Concept Feature Diagnosticity: a new metric to quantify conceptual access
Poster Session E - Monday, March 31, 2025, 2:30 – 4:30 pm EDT, Back Bay Ballroom/Republic Ballroom
Also presenting in Data Blitz Session 1 - Saturday, March 29, 2025, 10:30 am – 12:00 pm EDT, Grand Ballroom.
Anna M. Keresztesy1,2 (anna_keresztesy@urmc.rochester.edu), Muzi Li1, Jessica M. Smith1, Frank E. Garcea2, Bradford Z. Mahon1; 1Carnegie Mellon University, 2University of Rochester
Semantic representations are commonly modeled in terms of elementary features (e.g. CAT = {<fur>, <eats mice>, <purrs>}). Concept-feature models have traditionally studied how features are generated from concepts. Here we define and study a new way to quantify concept-feature relationships, which we term diagnosticity. Diagnosticity refers to the proportion of target responses (e.g., ‘cat’) that are spontaneously generated when naive participants are given a feature in isolation (e.g., ‘eats mice’).

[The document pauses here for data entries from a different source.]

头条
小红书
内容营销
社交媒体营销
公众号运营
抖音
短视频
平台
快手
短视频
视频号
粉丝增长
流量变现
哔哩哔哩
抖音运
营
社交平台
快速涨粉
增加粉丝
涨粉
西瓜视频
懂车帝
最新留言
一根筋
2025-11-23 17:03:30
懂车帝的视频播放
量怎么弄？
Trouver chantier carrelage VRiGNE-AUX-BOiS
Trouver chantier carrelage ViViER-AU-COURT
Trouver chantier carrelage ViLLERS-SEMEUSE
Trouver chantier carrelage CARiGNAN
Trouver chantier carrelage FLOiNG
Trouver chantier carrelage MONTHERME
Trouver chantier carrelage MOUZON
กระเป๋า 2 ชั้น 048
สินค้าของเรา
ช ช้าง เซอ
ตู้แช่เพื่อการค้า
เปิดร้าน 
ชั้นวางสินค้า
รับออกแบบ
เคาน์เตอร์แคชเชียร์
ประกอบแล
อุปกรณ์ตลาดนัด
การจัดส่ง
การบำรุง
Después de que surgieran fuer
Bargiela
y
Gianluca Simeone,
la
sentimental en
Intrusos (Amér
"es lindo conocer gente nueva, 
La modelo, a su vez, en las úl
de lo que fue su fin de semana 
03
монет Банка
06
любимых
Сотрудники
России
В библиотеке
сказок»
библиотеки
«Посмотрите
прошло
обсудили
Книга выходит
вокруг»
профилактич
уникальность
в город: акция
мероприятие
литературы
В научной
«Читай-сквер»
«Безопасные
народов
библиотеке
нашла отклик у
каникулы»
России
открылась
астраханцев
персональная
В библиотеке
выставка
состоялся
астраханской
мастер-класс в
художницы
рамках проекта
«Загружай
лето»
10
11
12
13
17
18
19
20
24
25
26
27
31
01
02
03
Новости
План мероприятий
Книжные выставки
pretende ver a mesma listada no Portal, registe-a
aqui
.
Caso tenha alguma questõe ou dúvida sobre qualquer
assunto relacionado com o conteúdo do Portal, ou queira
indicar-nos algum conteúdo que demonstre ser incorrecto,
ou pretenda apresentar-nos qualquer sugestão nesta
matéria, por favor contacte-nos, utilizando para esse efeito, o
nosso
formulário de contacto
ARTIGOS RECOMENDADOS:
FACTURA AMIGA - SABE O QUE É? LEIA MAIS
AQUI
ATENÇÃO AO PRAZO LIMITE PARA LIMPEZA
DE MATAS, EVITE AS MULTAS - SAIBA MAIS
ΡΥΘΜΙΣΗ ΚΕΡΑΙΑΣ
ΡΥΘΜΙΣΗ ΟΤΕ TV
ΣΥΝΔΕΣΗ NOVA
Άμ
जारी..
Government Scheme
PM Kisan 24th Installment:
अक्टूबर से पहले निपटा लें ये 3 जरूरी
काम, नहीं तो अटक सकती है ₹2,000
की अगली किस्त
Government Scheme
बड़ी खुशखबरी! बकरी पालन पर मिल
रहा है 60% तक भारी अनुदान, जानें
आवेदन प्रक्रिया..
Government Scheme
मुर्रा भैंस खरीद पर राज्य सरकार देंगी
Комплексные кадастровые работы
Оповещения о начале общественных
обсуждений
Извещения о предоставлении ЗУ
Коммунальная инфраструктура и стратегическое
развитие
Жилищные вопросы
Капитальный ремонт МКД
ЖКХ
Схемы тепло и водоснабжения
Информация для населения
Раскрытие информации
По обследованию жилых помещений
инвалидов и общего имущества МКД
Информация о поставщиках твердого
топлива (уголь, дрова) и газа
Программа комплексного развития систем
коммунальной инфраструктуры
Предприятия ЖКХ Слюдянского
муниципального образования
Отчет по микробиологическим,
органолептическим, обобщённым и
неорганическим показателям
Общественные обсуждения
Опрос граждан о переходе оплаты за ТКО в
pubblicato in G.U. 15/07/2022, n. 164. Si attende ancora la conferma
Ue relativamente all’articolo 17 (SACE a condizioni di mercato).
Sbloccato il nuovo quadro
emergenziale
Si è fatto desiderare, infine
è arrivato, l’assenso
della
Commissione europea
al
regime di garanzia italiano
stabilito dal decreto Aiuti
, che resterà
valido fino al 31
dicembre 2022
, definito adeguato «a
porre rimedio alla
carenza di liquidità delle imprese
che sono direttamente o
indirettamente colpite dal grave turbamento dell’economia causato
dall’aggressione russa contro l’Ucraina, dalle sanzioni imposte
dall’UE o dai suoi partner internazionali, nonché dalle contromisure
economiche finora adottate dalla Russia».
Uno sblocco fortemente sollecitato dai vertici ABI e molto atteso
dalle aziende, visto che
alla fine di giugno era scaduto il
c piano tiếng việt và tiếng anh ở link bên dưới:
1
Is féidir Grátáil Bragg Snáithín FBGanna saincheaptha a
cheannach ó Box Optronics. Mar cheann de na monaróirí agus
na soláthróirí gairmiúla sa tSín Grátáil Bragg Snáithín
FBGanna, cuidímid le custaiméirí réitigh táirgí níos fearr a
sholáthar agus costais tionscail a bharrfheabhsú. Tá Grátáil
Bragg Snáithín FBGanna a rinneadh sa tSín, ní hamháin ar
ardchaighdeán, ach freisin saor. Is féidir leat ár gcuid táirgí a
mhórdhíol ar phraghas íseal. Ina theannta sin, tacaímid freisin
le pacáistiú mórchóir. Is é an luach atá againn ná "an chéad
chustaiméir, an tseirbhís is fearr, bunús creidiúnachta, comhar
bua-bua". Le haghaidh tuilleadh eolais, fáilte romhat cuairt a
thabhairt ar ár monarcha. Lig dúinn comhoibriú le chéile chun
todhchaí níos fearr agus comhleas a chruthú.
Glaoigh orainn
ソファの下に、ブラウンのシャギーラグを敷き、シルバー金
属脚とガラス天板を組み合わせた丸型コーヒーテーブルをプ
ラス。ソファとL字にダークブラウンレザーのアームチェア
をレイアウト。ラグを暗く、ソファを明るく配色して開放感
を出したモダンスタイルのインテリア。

Across four Experiments we demonstrate the validity and power of diagnosticity to account for variance in the speed with which healthy participants complete semantic verification tasks. In the core paradigm, participants were presented with a written item name and a semantic feature that was either true of the concept or not. Participants indicated whether the feature was associated with the item by pressing a button (Exp 1) or responding verbally (Exp 2). In Exp 3, a separate group of participants were presented with isolated features and were tasked with generating the corresponding concept name. We found that target production in the free-response task of Exp 3 predicted 70% of the variance in decision times in Exps 1 and 2: highly diagnostic features (those that elicited the target concept most consistently) were associated with shorter verification latencies in Exps 1 and 2. Exp 4 replicated the full pattern with a new and large set of items and new group of participants. These findings suggest that the dynamics of information access is from semantic features to concepts during semantic verification.